Monday, February 21, 2011

How's your self worth?

How’s your self worth? Have you taken inventory lately?

I struggled this weekend, again, and it forced me to take inventory this morning.  I am continually amazed at how my weight gain or loss is directly effected by my self worth. With everything that’s been going on in our little world I have seen a slow digression in the self worth category. I’m not sure how this changed. I was so focused. For the first time in my life, I saw myself as worth it. I saw myself as someone who could do anything I set my mind to. But life was good. Things were looking up. Why is it that a circumstance can dictate what I think of myself? What’s going on around me shouldn’t change whether or not I think I’m worth this effort. What’s going on around me should make me more determined to succeed. These circumstances are not WHO I am. WHO I am is an amazing person, friend, wife, mother, daughter, aunt, sister, etc. I have been given a life that is worth living to its fullest. I am a child of God. I was created for a purpose. I have so much to live for. . . not just exist for. Are you living or existing?

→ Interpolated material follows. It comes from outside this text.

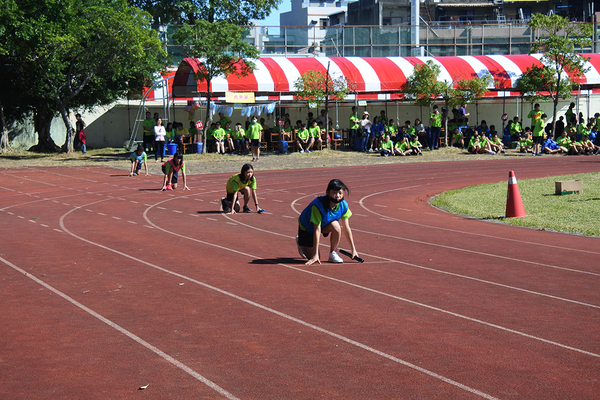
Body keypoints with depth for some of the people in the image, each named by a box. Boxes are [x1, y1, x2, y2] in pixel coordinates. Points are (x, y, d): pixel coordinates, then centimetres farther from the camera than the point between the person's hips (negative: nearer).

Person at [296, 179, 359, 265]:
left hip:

I’m not writing this to solicit praise. I’m wondering if this is what so many people with addictions and weight problems go through. If you have a weight problem. . . do you see yourself as worth the effort to change? Do you see yourself as someone who deserves the best? Are you experiencing the best? For most of my life I have not thought of myself as worth it. I haven’t thought that I deserved much of anything. Through this weight loss journey my perspective is changing. I have moments. This past weekend was one of them. In fact this past 3 months has been very difficult in this area. I have let my circumstances decide my self worth. I need to stay aware. I need to stay present and in the moment. This way I can tell myself that I am worth the effort. I deserve the best. I deserve happiness and you know what. . . so do YOU!!!

2 comments:

Sara Jean said...

At the begining of last year i clearly heard the Lord say that it was my year to get healthy. At that moment i knew it was true! Even though i only lost 30lbs and still have another 40 to go, i don't feel the pressure anymore. I'm not who i used to be and i never will be again. I've hit a couple of hickups (injury) along the way, still nursing the knee but it doesn't change the fact that i can be healthy, i choose to eat what is better for me, of course i have chocolate and yummy's but not near the amount i used to. So i would say for me hearing from the Lord was my turn around and since i know i heard from Him i choose to believe/lean on that, even when i don't feel healthy. That's my story:) I love your blog Sandy it's very encouraging and has great ideas!!!!
Sara

Unknown said...

Thank you Sara. I love to hear other's stories. I'm so encouraged by your journey. You look amazing, but it's not just that you lost weight. There's a happiness in your eyes that wasn't there before. There's a glow. Keep it up. We deserve to feel good and to be healthy!